Much of the oil that they are extracting is now going straight on to tankers bound for Russia or China to pay off Venezuela’s debts to those countries.
In addition to the economic collapse of Venezuela, U.S. sanctions against the country are making it almost impossible to route bank payments to Caracas. So even PetroCaribe countries that are trying to make payments on their oil debt to Venezuela or arrange shipments of more oil at market rates can’t find banks willing to transfer the money. Now that the fuel shipments under PetroCaribe have come to a halt, the lasting legacy of the program is a net negative: many regional governments still owe billions of dollars to Venezuela but can’t even logistically pay because of U.S. sanctions on Venezuelan banks[ because of the bank routing thing?]. Piñon says Cuba is still getting some oil through Petrocaribe and doesn’t have the debt problems because it brokered a deal to pay for its oil by sending doctors to Venezuela.
One country did a good job handling the payments.
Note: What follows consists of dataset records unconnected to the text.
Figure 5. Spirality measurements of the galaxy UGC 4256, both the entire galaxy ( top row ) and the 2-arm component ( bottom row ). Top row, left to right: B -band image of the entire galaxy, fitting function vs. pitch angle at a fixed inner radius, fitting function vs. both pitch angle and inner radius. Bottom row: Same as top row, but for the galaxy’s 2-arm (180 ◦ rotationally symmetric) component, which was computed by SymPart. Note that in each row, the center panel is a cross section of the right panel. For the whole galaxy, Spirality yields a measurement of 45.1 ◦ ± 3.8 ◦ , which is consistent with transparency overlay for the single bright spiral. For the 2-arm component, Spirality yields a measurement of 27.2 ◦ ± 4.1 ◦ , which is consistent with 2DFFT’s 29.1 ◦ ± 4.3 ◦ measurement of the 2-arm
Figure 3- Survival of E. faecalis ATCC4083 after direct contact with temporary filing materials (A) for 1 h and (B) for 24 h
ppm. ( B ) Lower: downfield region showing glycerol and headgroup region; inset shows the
In 2015 the Dominican Republic took advantage of the chaos in Caracas to pay off 4 billion dollars in PetroCaribe debt at a steep discount, by giving Venezuela $1.9 billion in cash.
But some of the other PetroCaribe nations still owe Venezuela huge sums of money. David Goldwyn, the international energy consultant, says the relatively cheap access to oil under PetroCaribe left many Caribbean island nations tied to aging, inefficient power plants. And the debt from the program now makes it hard for those countries to finance new, cleaner energy infrastructure — for instance, for solar or natural gas.
“They’re not only highly indebted, they’re considered middle income (by international development agencies) because of their small populations,” Goldwyn says. “So now they are really squeezed in terms of the ability to access capital markets to do development. From a fiscal perspective they’ve done themselves in many cases some very significant harm.”
From a short-term perspective PetroCaribe eased the shock of wildly fluctuating oil prices for Venezuela’s neighbors. For president Hugo Chavez it won him political friends and allies in the region whose support was particularly helpful to Chavez in getting resolutions passed at the Organization of American States. But Chavez passed away in 2013. PetroCaribe oil shipments started to sputter soon after as Venezuela’s economic collapse deepened.
And after years of offering this “cheap” fuel throughout the region, now Venezuela is suffering from major gas shortages at its own pumps.
“Right now there is no gas in the country,” says Jose Toro Hardy, an economist in Caracas and a former board member of the Venezuelan state oil company. “In Caracas still there is some gas but if you go to any other state in Venezuela, [there are] lines for two, three, four hours and sometimes days to get some gas. It’s amazing.”